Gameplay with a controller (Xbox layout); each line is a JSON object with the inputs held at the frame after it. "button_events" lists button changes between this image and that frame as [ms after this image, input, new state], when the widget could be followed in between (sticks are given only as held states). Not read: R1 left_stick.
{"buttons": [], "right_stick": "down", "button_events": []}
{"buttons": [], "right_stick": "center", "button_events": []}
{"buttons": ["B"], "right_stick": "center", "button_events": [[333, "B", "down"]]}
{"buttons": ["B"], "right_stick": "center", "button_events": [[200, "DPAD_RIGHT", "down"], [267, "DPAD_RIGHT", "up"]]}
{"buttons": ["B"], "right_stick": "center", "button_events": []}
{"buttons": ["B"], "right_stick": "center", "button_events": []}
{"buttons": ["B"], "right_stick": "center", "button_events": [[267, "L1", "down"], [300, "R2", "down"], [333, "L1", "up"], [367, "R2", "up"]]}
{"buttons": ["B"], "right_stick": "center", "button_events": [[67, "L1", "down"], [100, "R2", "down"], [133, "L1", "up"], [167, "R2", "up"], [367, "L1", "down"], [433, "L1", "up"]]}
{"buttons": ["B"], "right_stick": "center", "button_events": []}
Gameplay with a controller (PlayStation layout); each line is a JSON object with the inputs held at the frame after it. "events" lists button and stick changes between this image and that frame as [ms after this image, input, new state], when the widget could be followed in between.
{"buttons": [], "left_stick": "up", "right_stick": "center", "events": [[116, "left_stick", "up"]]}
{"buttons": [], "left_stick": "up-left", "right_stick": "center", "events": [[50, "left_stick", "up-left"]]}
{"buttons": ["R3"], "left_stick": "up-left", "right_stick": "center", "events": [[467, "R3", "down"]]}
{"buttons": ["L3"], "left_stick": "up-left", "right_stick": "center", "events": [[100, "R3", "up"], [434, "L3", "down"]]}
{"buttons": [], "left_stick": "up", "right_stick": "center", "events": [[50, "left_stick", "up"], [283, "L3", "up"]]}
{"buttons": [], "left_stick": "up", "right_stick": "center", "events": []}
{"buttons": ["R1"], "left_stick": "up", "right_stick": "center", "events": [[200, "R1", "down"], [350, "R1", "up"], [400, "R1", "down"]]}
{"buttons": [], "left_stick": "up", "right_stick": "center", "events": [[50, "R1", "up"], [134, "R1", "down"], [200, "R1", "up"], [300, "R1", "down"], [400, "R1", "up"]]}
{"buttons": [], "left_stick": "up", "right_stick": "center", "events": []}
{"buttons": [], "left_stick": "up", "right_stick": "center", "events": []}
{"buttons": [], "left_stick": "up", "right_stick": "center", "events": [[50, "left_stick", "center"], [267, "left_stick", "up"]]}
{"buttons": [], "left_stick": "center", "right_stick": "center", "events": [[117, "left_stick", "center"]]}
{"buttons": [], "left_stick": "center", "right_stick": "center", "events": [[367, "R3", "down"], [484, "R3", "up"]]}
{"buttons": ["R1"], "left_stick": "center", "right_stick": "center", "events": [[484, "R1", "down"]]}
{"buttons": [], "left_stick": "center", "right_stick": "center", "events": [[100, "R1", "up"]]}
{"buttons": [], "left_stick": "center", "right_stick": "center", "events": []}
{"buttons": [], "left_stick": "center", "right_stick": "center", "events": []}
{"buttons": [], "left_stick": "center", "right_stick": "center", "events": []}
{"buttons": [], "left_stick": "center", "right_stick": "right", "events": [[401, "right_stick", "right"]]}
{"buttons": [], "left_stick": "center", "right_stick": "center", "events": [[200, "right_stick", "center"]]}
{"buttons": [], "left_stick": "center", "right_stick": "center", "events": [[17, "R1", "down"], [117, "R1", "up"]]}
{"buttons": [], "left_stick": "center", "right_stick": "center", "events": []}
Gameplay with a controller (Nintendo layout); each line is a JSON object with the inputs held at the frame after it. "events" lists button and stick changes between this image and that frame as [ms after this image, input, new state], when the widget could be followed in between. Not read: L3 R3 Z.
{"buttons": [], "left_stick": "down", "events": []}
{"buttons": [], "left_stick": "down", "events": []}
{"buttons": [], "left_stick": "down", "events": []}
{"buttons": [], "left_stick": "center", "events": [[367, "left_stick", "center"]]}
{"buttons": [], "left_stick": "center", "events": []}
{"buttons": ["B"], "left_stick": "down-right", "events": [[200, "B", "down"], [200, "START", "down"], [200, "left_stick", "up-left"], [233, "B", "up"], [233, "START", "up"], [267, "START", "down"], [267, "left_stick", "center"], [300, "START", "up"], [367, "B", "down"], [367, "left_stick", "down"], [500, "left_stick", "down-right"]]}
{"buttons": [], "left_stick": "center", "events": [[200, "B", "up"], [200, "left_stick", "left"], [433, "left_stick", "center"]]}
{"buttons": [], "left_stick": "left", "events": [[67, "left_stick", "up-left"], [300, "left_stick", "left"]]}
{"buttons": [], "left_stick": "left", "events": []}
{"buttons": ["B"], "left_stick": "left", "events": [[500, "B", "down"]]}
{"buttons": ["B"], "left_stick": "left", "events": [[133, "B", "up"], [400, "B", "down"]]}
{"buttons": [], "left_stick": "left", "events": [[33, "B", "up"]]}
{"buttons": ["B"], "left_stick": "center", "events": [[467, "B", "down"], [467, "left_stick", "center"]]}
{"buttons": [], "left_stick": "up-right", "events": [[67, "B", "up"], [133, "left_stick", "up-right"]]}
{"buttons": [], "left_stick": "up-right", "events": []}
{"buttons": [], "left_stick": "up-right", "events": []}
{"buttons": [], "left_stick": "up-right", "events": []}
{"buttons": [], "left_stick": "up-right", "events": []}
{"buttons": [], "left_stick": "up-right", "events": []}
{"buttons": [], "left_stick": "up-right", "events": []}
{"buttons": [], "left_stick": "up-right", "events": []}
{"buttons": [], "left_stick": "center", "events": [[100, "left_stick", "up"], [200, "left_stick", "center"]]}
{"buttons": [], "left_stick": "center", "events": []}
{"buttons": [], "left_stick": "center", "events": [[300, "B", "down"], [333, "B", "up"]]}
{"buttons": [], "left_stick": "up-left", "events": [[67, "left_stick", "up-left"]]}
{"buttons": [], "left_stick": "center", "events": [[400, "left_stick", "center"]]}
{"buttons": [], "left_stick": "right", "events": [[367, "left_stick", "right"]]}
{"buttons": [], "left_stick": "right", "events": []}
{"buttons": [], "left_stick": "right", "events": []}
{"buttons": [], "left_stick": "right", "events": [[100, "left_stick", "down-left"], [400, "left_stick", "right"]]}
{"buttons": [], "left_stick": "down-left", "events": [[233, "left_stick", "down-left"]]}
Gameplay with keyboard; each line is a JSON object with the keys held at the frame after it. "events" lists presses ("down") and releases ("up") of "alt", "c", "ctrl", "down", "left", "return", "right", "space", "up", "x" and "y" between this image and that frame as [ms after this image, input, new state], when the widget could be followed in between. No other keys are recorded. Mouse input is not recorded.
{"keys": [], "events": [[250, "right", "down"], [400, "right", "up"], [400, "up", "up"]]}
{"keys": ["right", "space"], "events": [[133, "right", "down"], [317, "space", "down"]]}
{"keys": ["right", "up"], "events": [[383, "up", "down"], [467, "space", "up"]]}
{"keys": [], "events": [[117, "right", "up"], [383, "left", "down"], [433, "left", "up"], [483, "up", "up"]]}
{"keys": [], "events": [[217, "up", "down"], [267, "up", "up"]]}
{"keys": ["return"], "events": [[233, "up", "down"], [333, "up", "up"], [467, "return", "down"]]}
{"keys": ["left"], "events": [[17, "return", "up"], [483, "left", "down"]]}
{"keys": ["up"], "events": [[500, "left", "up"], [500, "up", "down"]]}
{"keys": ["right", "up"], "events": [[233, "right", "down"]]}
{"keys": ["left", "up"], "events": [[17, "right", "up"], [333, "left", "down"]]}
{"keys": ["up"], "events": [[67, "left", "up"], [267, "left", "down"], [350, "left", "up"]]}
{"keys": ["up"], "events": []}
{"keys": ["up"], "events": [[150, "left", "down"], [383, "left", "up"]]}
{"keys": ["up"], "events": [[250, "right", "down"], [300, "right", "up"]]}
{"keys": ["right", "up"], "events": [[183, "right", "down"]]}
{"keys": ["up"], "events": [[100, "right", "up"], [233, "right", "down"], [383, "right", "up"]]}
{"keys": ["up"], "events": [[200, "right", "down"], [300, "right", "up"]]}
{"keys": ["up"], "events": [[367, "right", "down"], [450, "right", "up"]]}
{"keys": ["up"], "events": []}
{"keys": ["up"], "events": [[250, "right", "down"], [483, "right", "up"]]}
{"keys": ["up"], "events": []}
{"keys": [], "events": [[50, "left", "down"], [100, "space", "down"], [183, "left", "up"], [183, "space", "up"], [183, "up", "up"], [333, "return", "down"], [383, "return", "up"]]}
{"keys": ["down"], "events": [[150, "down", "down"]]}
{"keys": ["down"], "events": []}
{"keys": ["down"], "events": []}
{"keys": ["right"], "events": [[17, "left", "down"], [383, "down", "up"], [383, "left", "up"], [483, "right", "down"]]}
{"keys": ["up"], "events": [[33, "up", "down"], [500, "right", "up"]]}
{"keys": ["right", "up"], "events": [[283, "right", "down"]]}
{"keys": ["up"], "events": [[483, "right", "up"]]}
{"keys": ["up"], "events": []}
____
• [Activity] Please find every line in the records above that holds the word "this" and copy it.

• [Output below]
Gameplay with a controller (Xbox layout); each line is a JSON object with the inputs held at the frame after it. "button_events" lists button changes between this image and that frame as [ms after this image, input, new state], when the widget could be followed in between (sticks are given only as held states). Not read: R1 left_stick.
Gameplay with a controller (PlayStation layout); each line is a JSON object with the inputs held at the frame after it. "events" lists button and stick changes between this image and that frame as [ms after this image, input, new state], when the widget could be followed in between.
Gameplay with a controller (Nintendo layout); each line is a JSON object with the inputs held at the frame after it. "events" lists button and stick changes between this image and that frame as [ms after this image, input, new state], when the widget could be followed in between. Not read: L3 R3 Z.
Gameplay with keyboard; each line is a JSON object with the keys held at the frame after it. "events" lists presses ("down") and releases ("up") of "alt", "c", "ctrl", "down", "left", "return", "right", "space", "up", "x" and "y" between this image and that frame as [ms after this image, input, new state], when the widget could be followed in between. No other keys are recorded. Mouse input is not recorded.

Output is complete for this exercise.